### Artikel:
——————————

Kerecehan masih saja menjamur di segala lini. Tak terkecuali pertanyaan-pertanyaan receh yang sering kita dengar dalam keseharian. Tapi tahu nggak sih, meskipun receh di telinga kita, namun beberapa pertanyaan ini bisa mengandung “value” bagi orang lain. Value-nya bisa berupa apresiasi bahkan kepedulian. Kapan nikah, kerja dan punya anak itu nggak masuk dalam list pertanyaan receh kita yhaaa~
Saya berasa ngeri-ngeri sedap kalau pertanyan itu di masukin. Karena sensitivitas netijen dari hari ke hari makin tinggi. Apalagi setiap nelpon, Ibu selalu ngabarin orang di kampung sudah pada nikah dan kalau Bapak selalu nanya kapan pulang. Udah berasa kan kalau pertanyaan ini disinggung bisa gempar dunia, netijen.
Next, dari pada bercurhat-ria dan makin nggak jelas, karena saya baru sadar bukan lagi di acara Mama Dedeh, langsung aja yak check this out~
- Apa kabar?

——————————

### Materi yang Disediakan:
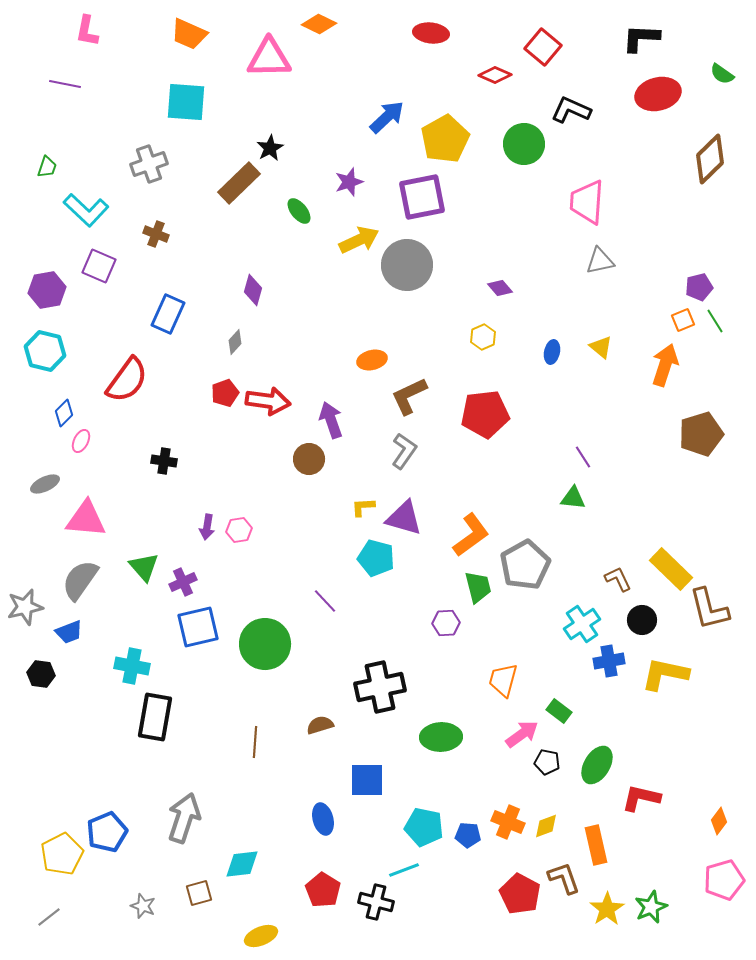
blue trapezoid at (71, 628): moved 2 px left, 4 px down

——————————

### Daftar Tugas:
A. Tolong jawab pertanyaan berikut berdasarkan artikel tentang pertanyaan receh, masing-masing di baris tersendiri.
(i) Menurut artikel, "value" dari pertanyaan receh bisa berupa apa?
(ii) Apa yang selalu ditanyakan Bapak setiap kali menelepon?
(iii) Penulis baru sadar bahwa dirinya bukan sedang berada di acara siapa?
B. Lanjutkan artikel tentang pertanyaan receh itu, mulai setelah bagian terakhirnya.

### Jawaban yang Diharapkan:
A.
(i) Apresiasi bahkan kepedulian.
(ii) Kapan pulang.
(iii) Acara Mama Dedeh.

B.
Mungkin kebanyakan orang merasa B aja saat ditanya, “apa kabar, Sis?”, “apa kabar, Bro?” Pertanyaan itu ibarat secangkir kopi di pagi hari. Belajar Bahasa Inggris aja, conversation yang paling awal dan berasa sangat fundamental diajarin itu, “how are you?” dan dengan jawabannya paling terkenal sepanjang abad SD, SMP, SMA sampai kursusan adalah “I am Fine. Thank you. And you?” Pertanyaan yang sebenarnya penuh “Makna” akan kepedulian kita pada seseorang ini, seolah hanya sebagai fomalitas atau basa-basi aja dalam percakapan sehari-hari.
Tapi tahu nggak sih, pertanyaan ini akan kembali pada esensi maknanya—tergantung pada siapa pertanyaan ini ditujukan.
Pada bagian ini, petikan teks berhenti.